This lack of real choice is hidden behind a plethora of brands all owned by the same large corporations.

And it turns out when there are like 4 large corporations that are responsible for almost everything produced in a market it's really easy to do de facto price fixing (in the sense that they [usually] aren't officially talking to each other but have unspoken ongoing gentleman's agreements) allowing all parties to get a nice share of the price gouging with no party triggering a race to the bottom.

1 comments

Can you bring up a specific example of such a consolidated market for a particular commodity where more than 50% are dominated by the same conglomerate, please?
Feminine hygiene products.

Kimberly-Clark, Proctor & Gamble, Edgewell, and Energizer comprise like 90% of the pads and tampons you'll find on the shelves in an American grocery or discount store.

The largest shareholders of all of the above are the same: Vanguard, BlackRock, and State Street. Combined, they make up ~25% ownership of all of them.

Alternatively: firearms

For a while, Cerberus Capital Management owned approximately a majority of US firearms companies by production, including: Remington, Barnes Bullets, Bushmaster, DPMS, Advanced Armament, Marlin Firearms, H & R Firearms, Para USA, The Parker Gun, Dakota Arms, Tapco, and Storm Lake Barrels. All of the above were acquired by Cerberus from 2006-2009.

All of the above were folded into "Freedom Group". That was later rebranded as "Remington Outdoor Company", then sold piecemeal three years later (in 2020).

> The largest shareholders of all of the above are the same: Vanguard, BlackRock, and State Street. Combined, they make up ~25% ownership of all of them.

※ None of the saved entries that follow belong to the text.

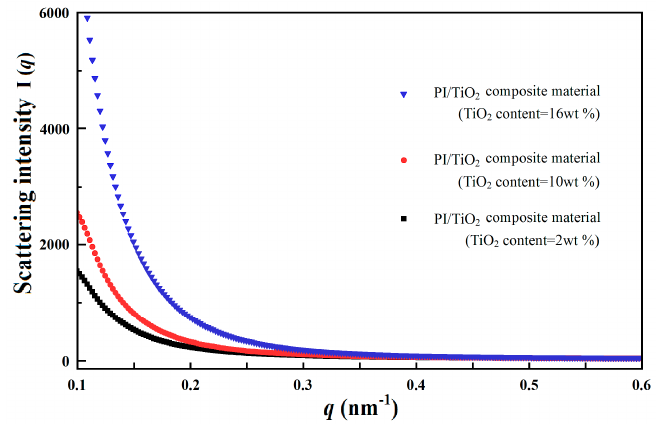
Figure 4. Small angle X-ray scattering (SAXS) experimental data for the PI/TiO 2 composite material with different TiO 2 contents.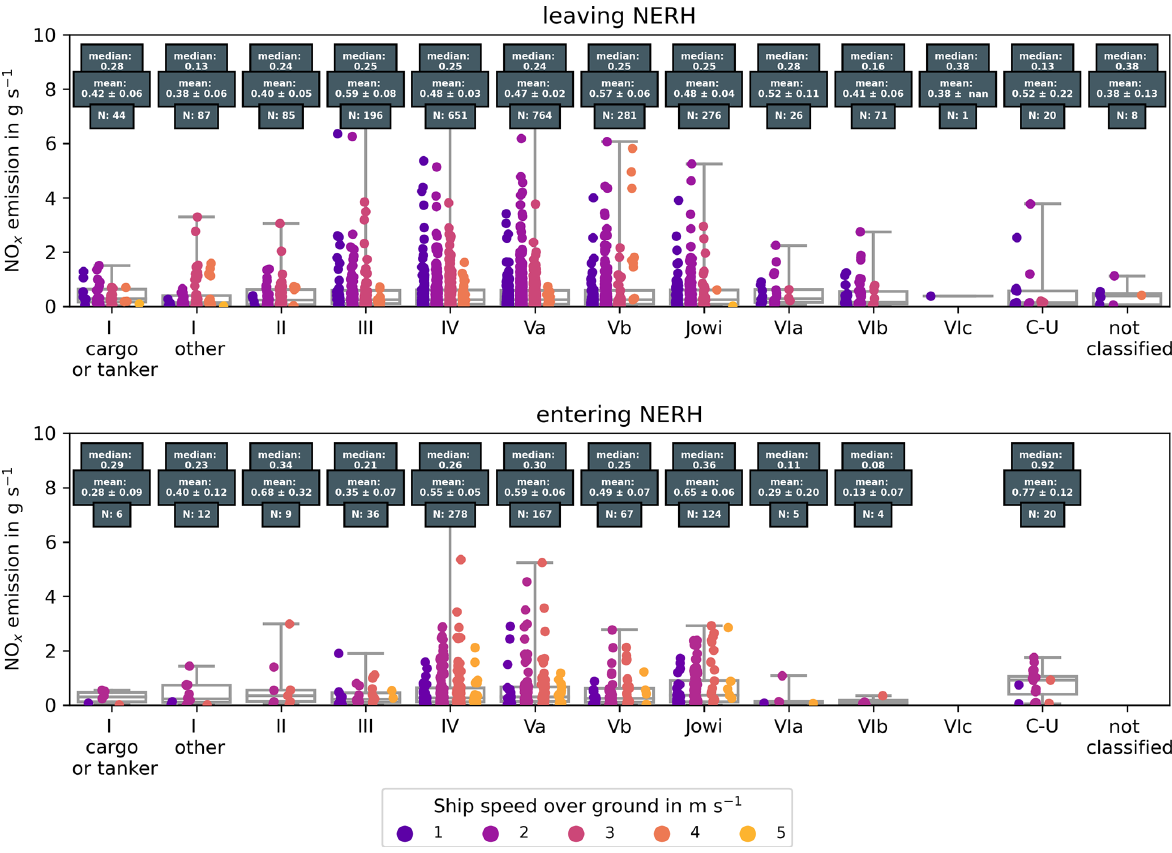
Figure 11. NO x emission rates for all ship classes, as derived from measurements at NERH. Single measurements are colour coded to the respective mean ship speed during the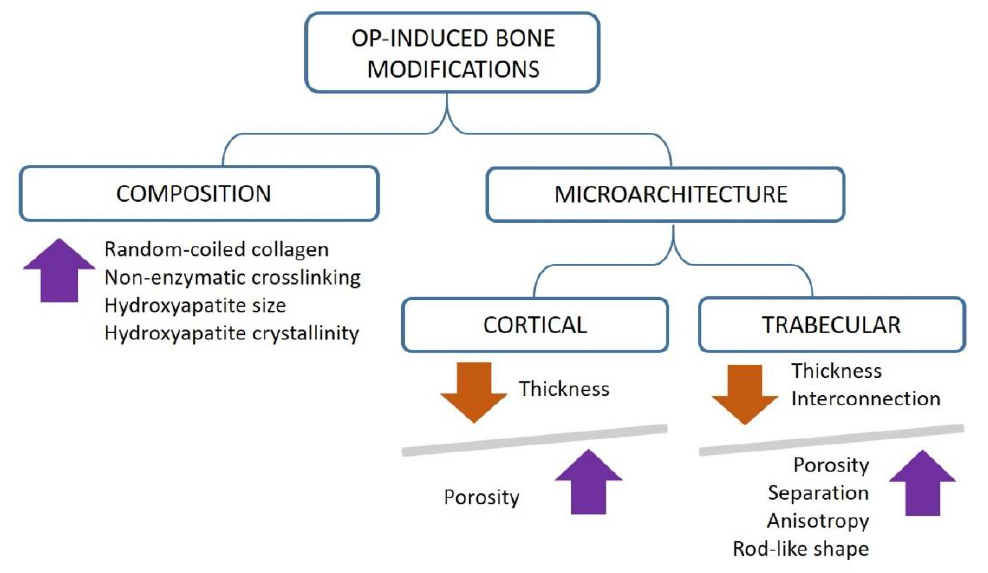
Figure 6. Schematic overview of the OP-induced modifications of bone quality.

As a CEO, why would sharing 25% of shareholders with another corporation stop you from exploiting their weakness, increasing your market share, increasing your stock price and in the end, increasing your bonus? You're a publicly traded corporation, your contract is public, your bonus mechanic is public, these 25% don't have any other means of control over you.

Vanguard is not an active shareholder setting corporate direction.

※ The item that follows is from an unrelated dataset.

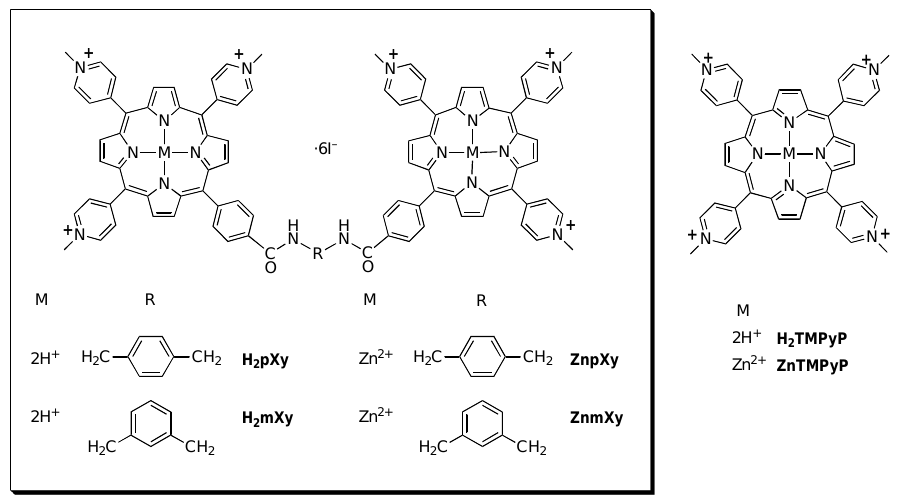
Figure 1 . Cationic porphyrins in this study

Having them as a shareholder in common just means they are in the same index and has no impact on potential collusion.

Which orifice did you pull the 50% strawman out of?

If you're going to ignore the obvious problems with massive consolidation in areas like supermarket chains and virtually everything sold in those chains or the massive problems with consolidated telecomm/ISP companies and the de facto regional monopolies they carve up then I don't think you are arguing in good faith.